Hmm some elements of that TUI look vaguely familiar ... where have I seen them before?

user1713952 · on April 21, 2022

Really impressive feature set! I just wish it could run on windows too.

sterlinm · on April 21, 2022

Fil doesn't run on Windows either. Are there any good memory profilers that work on Windows?

ewuhic · on April 22, 2022

Could anyone suggest a similar quality CPU load python profiler?

kristianpaul · on April 21, 2022

This is awesome. Is there is something like this for Ruby?

isaacfrond · on April 21, 2022

If you need this, why are you using Python?
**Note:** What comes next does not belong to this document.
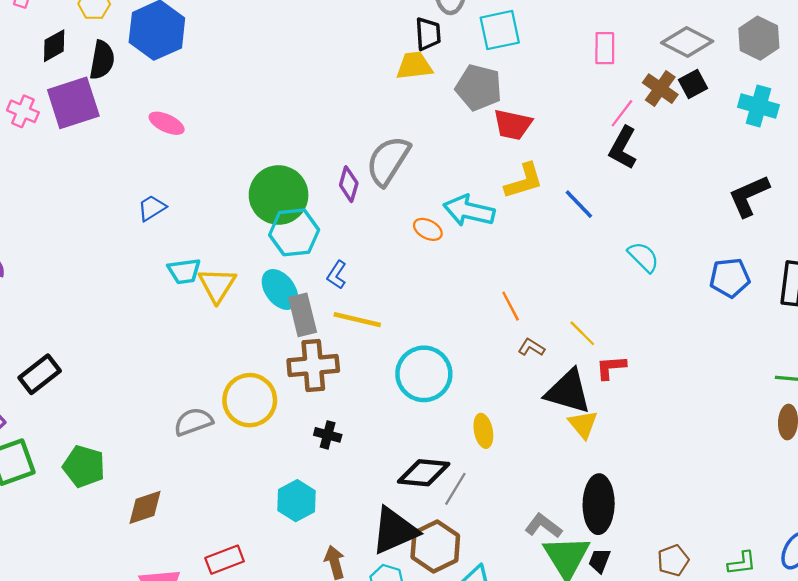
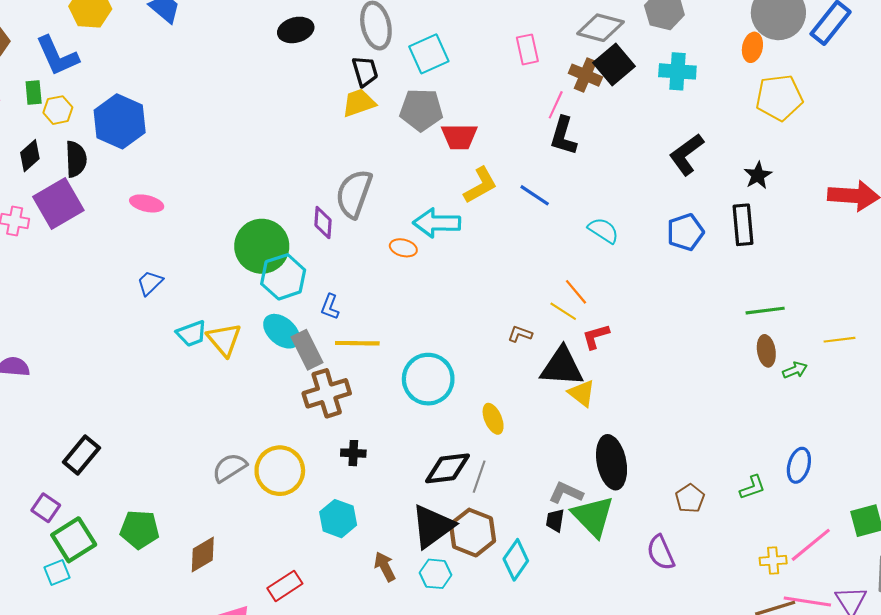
black square: (693, 84) -> (614, 64), size x1.5
orange line: (511, 306) -> (576, 292), moved
yellow circle: (250, 400) -> (280, 471), moved
black trapezoid: (599, 561) -> (555, 520), moved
Seriously, can anyone explain that to me?

Chiron1991 · on April 21, 2022

First and foremost for debugging purposes, e.g. to find memory leaks and such.

Then, it's not a bad thing to optimize memory usage in any language. Memray could be a great tool for the authors of data science libraries, which Python has plenty of. Their average user probably doesn't have a beefy developer's laptop with 64GB of memory at hand.

fer · on April 21, 2022

Because Python might be the best tool for a job that has memory constraints?

anonu · on April 21, 2022

What's your underlying point here? That people shouldn't be doing things in python that take up a lot of memory?

ajoseps · on April 21, 2022

debugging high memory usage in python can be annoying. python is used a lot for data analysis e.g. pandas, numpy. You might have scenarios where some dataframe either generated or read, is a lot bigger than others for whatever reason. This might be useful in debugging as to why that's the case.

dmalecaut · on April 21, 2022

Substantial python codebase already?